The report from Deutsche Bank’s Devin Mullenix and Stephanie Talbot also analyzed the revenue returns generated by luxury goods on global luxury sales — estimates of luxury sales growth by luxury brands and what their projected revenue should be if their leading global markets are realistic.
The results aren’t pretty.
Geographically, China, India and Russia “account for just a fraction of global luxury revenues, yet represent over half of the world’s total consumer spending on luxury,” say the authors.
Here’s how it breaks down:
In 2008, the countries with the world’s highest consumption of luxury goods (31%, 22% and 7% of their respective total world population) were China, India and Russia.

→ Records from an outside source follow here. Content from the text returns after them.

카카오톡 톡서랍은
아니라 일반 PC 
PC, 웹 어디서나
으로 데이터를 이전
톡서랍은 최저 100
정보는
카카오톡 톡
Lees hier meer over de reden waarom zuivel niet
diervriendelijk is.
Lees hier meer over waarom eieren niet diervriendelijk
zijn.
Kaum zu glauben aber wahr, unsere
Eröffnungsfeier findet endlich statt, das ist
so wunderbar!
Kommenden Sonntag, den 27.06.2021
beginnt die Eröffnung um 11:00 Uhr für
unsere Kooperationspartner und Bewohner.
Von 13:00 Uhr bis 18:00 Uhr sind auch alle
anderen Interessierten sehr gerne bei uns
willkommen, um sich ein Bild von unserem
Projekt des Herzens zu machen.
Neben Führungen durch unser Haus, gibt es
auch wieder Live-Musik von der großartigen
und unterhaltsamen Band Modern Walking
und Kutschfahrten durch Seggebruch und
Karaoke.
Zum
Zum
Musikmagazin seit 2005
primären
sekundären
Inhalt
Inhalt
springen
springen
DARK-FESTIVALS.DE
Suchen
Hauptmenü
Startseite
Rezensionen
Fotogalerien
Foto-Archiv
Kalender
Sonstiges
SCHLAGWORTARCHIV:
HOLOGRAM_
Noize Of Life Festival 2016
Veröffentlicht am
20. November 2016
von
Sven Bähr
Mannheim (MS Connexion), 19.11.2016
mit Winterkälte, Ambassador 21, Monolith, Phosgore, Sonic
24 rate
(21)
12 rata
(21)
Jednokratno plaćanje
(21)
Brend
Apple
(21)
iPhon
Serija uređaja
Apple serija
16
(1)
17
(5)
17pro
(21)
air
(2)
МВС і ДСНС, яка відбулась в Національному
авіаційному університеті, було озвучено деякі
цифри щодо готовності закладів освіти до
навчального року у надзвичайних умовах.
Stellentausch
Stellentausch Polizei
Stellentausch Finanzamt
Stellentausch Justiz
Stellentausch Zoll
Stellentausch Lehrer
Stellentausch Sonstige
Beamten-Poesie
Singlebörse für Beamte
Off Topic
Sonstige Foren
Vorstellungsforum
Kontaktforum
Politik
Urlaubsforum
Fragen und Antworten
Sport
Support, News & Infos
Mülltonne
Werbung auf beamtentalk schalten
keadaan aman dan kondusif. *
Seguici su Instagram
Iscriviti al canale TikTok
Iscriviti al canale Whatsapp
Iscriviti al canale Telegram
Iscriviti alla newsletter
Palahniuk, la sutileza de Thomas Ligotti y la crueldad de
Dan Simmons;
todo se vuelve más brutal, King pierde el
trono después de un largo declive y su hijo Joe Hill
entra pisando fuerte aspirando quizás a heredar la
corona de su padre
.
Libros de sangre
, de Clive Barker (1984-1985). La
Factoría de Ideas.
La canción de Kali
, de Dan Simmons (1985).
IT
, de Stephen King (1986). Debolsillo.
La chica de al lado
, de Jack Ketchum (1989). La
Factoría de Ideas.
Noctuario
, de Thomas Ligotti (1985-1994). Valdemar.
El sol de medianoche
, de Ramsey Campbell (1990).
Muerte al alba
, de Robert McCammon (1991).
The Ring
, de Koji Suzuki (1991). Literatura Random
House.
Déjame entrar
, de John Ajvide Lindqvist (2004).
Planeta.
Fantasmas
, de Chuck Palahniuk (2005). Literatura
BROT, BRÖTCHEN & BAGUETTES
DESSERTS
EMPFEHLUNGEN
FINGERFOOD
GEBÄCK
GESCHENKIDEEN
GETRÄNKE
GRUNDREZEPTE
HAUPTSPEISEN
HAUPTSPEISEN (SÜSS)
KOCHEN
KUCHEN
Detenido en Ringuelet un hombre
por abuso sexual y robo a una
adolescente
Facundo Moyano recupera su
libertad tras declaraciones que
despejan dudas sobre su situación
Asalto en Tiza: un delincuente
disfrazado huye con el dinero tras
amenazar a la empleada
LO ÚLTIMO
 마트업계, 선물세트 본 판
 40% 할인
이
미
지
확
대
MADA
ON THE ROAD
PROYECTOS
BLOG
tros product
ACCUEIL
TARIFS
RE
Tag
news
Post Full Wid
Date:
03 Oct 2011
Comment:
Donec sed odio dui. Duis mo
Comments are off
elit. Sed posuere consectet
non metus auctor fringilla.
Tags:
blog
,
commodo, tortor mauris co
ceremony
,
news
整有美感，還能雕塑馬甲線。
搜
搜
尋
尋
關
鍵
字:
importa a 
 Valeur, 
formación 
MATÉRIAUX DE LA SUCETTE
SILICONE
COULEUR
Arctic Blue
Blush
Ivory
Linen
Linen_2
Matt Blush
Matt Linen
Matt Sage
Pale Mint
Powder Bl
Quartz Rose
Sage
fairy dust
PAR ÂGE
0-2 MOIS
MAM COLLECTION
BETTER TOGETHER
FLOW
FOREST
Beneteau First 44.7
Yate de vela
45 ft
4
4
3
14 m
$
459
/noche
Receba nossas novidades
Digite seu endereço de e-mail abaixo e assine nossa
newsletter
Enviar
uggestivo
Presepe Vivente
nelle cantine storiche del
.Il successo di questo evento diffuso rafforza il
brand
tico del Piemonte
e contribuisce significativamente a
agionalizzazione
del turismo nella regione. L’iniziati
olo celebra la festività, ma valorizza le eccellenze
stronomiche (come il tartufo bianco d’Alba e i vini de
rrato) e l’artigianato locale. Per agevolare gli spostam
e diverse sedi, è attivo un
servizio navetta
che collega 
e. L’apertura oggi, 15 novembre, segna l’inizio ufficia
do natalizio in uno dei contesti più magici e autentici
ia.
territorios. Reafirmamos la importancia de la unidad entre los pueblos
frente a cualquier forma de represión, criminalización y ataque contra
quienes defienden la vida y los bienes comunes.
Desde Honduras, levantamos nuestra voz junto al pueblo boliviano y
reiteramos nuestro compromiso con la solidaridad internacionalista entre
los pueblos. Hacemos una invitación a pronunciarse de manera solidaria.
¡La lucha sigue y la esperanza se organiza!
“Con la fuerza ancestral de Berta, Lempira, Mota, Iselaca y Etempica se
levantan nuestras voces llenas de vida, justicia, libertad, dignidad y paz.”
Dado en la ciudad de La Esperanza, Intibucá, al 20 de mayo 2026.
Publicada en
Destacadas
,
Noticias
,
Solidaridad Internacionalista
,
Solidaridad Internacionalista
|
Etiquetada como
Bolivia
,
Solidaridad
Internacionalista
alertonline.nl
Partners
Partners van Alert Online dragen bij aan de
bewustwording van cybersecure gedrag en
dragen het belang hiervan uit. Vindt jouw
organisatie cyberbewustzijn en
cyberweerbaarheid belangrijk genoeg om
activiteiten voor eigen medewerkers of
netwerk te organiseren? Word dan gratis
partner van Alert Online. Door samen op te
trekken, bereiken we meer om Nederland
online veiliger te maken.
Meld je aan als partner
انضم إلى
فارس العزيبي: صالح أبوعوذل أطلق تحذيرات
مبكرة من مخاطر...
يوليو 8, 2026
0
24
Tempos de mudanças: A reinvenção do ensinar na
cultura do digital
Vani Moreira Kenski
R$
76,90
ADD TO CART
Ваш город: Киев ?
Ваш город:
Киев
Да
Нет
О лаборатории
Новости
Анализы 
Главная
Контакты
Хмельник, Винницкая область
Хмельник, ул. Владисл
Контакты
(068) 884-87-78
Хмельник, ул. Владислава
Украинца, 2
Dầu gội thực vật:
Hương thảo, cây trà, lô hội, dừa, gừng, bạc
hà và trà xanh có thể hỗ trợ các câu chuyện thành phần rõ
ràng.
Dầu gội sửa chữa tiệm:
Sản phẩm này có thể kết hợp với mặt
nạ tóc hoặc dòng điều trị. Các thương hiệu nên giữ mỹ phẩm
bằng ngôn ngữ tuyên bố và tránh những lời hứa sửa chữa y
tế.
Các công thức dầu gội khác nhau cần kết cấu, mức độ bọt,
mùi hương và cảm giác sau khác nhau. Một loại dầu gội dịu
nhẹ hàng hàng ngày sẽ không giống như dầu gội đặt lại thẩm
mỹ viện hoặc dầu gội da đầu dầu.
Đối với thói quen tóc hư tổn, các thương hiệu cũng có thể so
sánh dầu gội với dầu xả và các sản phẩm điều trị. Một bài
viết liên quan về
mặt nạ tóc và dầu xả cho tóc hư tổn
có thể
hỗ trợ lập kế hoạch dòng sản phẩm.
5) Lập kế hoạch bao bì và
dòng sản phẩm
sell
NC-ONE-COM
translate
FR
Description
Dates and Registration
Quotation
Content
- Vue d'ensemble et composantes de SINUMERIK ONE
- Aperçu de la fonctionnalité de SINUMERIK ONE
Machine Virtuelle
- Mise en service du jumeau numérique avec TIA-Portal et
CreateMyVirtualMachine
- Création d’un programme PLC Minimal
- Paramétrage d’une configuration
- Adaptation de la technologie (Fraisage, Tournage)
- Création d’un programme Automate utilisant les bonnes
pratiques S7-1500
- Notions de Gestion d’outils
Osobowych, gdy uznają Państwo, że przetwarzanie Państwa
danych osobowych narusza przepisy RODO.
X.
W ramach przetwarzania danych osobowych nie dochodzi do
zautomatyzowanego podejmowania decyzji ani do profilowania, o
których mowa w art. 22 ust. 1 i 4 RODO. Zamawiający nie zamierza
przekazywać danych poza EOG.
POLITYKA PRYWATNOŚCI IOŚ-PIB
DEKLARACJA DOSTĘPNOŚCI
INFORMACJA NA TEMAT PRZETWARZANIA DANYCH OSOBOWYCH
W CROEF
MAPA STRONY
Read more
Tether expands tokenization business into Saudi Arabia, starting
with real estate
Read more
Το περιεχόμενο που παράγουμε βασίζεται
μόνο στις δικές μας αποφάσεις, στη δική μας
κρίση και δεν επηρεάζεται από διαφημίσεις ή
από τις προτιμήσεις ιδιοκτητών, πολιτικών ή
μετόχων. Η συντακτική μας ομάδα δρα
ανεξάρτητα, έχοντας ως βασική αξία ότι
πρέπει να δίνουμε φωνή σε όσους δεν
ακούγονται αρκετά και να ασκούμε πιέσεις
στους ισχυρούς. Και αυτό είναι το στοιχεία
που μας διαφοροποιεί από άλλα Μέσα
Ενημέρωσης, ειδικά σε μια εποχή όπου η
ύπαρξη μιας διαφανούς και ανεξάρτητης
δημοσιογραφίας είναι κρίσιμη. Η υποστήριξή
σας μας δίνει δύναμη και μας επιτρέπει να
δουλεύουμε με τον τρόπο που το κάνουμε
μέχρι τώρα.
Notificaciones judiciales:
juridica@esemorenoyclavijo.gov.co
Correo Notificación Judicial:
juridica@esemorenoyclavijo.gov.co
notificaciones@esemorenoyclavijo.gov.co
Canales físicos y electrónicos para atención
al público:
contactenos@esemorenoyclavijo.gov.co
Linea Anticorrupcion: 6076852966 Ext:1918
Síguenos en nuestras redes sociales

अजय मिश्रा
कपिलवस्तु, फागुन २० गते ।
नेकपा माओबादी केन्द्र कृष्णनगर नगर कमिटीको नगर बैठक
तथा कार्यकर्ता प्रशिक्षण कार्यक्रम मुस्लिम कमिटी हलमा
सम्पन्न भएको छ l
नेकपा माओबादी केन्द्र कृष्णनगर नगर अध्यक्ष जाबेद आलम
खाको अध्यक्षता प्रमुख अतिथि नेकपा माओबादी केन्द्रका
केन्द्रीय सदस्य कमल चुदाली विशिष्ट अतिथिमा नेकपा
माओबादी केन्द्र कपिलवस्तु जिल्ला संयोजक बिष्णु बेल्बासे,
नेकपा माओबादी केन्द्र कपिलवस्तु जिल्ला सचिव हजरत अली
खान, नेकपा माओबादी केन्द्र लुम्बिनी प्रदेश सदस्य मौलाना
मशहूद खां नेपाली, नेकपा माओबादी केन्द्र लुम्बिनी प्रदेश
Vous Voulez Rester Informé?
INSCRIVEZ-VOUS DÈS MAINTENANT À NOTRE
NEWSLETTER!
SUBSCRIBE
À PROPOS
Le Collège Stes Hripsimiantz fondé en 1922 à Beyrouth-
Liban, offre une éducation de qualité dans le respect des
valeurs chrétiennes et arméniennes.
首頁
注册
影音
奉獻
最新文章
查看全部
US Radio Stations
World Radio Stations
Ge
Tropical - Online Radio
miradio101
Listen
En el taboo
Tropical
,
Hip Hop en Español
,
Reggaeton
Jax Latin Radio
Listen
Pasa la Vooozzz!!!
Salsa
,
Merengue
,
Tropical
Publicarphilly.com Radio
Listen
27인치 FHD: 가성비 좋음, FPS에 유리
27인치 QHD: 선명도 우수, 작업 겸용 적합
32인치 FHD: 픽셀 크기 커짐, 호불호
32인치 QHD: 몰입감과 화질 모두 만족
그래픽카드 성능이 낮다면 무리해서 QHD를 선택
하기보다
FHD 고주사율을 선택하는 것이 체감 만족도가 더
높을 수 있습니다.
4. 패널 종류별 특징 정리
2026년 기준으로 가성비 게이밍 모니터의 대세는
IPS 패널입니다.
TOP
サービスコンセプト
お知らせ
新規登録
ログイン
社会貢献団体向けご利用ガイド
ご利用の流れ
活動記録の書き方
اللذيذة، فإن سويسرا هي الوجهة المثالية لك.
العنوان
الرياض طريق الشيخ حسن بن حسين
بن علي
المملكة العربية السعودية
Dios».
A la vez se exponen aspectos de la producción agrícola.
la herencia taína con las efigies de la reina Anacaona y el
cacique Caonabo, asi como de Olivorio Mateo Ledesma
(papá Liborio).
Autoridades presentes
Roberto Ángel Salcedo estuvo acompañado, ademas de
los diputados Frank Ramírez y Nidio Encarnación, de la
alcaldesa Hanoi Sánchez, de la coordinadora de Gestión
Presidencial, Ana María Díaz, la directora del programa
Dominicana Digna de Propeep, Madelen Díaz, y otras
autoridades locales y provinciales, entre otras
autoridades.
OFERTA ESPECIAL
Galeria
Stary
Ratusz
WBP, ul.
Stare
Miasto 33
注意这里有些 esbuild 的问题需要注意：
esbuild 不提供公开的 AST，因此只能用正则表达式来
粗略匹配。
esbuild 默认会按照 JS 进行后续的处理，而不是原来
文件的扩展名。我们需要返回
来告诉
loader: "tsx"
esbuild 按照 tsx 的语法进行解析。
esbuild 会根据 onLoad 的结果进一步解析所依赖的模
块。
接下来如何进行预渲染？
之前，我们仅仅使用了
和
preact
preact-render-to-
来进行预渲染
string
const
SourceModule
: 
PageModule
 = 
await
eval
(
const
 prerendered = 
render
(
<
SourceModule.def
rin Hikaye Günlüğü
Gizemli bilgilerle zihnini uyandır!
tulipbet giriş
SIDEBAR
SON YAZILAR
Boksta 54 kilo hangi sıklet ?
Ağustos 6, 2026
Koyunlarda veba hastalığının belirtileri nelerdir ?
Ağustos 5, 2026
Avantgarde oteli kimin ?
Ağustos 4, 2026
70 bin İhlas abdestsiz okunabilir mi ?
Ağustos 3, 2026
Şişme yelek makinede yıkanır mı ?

In 2017, the countries with the world’s highest consumption of luxury goods (28%, 12% and 3% of their respective total world population) were China, India and Russia.
There were also marked declines in terms of the amount of direct cash paid in taxes on luxury. “Although the Chinese proportion of luxury consumption kept its steady pace between 2007 and 2017, the Chinese contribution to global luxury sales reduced dramatically — by 36% — in the same period,” the authors say.
Housing also exposed the highest users of luxury goods to higher revenue taxes and which have since been the main source of the decline in top- and middle-income Chinese GDP growth, says the authors. In 2016, luxury goods consumption accounted for more than a third of the country’s $1.5 trillion global GDP — a high number even for China.
Contrast that with wealthy European countries that largely escaped the 2008 crash, a story told frequently in the media in recent years.